Local governments rarely project their revenue and expenditure trends out even four to five years, much less 10 years. When Baltimore commissioned a 10-year financial forecast earlier this year, The Bond Buyer described the action as unprecedented among large American cities. Another exception that proves the rule is New York City, which does plan, but only as a legacy of the city’s near-default in 1975, after which state government imposed a series of rigorous financial controls that remain in place to this day.

Third, voters are more engaged in federal politics than they are in local politics, which means that federal officials are more accountable than their local counterparts. Between 50 and 55 percent of the adult population votes in presidential elections. Turnout in local elections is typically 25 to 35 points lower when those elections don’t coincide with state or national elections, which they usually don’t.
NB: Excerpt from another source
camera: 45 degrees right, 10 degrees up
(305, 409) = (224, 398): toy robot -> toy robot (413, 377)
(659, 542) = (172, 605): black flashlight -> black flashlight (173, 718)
Most local officials are elected with the explicit backing of only a fraction of the public.

It’s a bit of a conundrum, this inverse relationship between Americans’ engagement with their governments and their approval of them. If Americans respect local government so much, why are they so unengaged? Their greater level of engagement with national politics suggests that they are more informed about the federal government. Perhaps if they were better informed about local government, they would view it less favorably.
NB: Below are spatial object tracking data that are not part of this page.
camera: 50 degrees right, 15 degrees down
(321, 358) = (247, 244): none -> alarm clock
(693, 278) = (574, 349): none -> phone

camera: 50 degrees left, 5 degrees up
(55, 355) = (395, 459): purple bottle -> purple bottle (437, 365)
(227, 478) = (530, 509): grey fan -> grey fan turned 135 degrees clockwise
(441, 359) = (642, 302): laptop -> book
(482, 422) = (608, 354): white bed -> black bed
To the framers, federalism’s chief advantage was that it protected liberty by forcing the national government to share power with states and their subordinate localities. This argument remains persuasive. The many flaws of local government point to the need for reform, not a need for a stronger national government. But with almost two-thirds of Americans having a favorable opinion of their local government, reform is going to be a challenge.

Stephen Eide is a senior fellow at the Manhattan Institute.